Clinical trials of investigational bispecific antibodies have shown “incredible response rates” in patients with triple-class refractory disease, Davies said. Previous classes of drugs for multiple myeloma had response rates between 30% and 40% among heavily pretreated patients, but this class of drugs has nearly doubled the response rate and responses have proved to be very durable, she said.

“These are off-the-shelf products with the potential to overcome the limitations of the immunosuppressive tumor microenvironment by redirecting T cells to kill tumor target cells,” Davies said.

The FDA recently approved teclistamab-cqyv (Tecvayli, Janssen Biotech) — a BCMA-targeted therapy — as the first bispecific antibody for the treatment of multiple myeloma. The approval applies to adults with relapsed or refractory multiple myeloma who received at least four prior lines of therapy, including a proteasome inhibitor, an immunomodulatory agent and an anti-CD38 monoclonal antibody.

The agent works via a T-cell redirecting bispecific antibody that binds to CD3 on T cells and BCMA on the surface of plasma cells.
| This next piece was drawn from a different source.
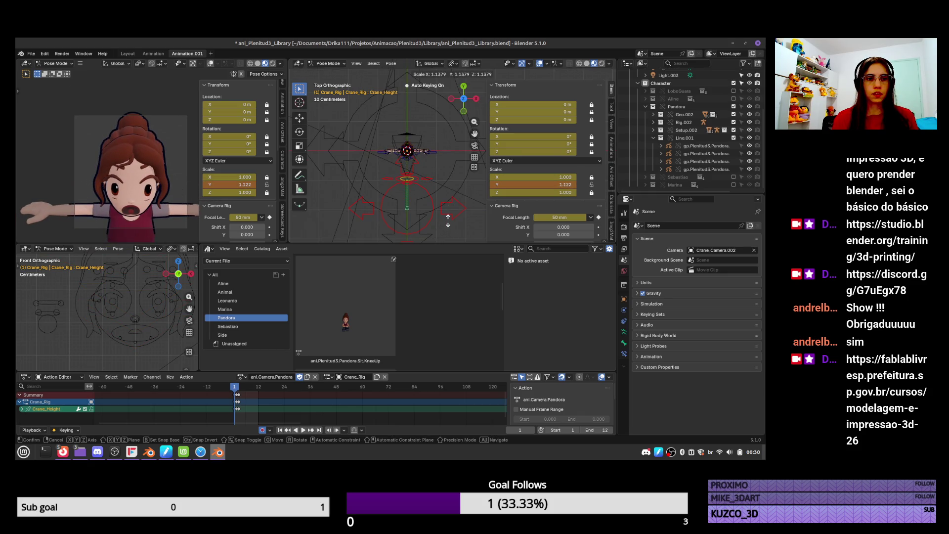
key(Escape)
Davies spoke enthusiastically about the trial results, which demonstrated “impressive response rates.” These include a 39% complete remission rate, with more than a quarter of patients in the study found to be minimal residual disease-negative after therapy.
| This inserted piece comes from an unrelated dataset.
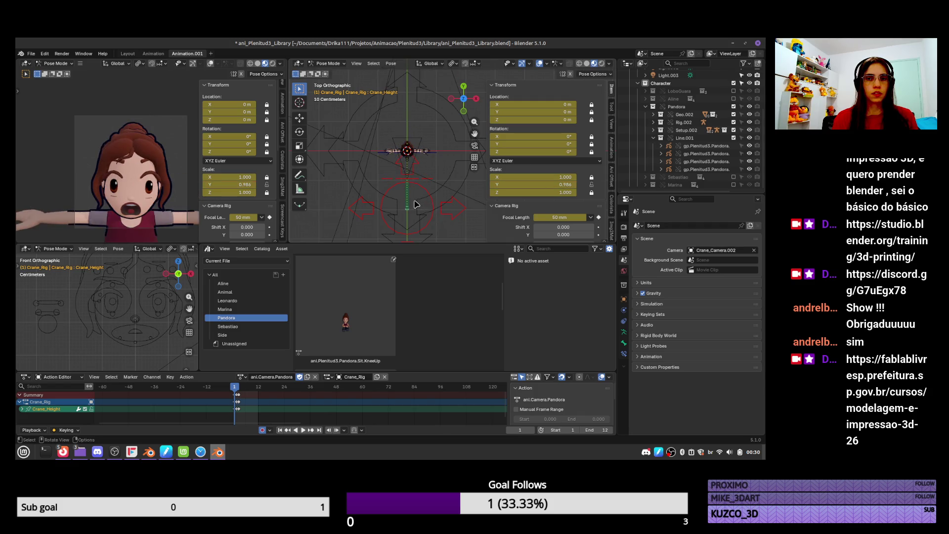
Try moving Crane_Arm, cancel, orbit back to perspective, and show the action's animation curves
click(407, 203)
key(g)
"Importantly, for those patients who responded, the duration of response was 18 months and median PFS was 11 months,” Davies said. “This is a significant improvement over previous therapies.”

Other bispecifics are currently in development, Davies noted, including those targeting GPRC5D and FcRH5. Initial clinical results show incredibly high response rates, she added.

“There is some compelling data to suggest that one bispecific can be used and then followed by another bispecific against a different target,” Davies said. "We are really moving the goal posts here and offering patients [better] treatment options."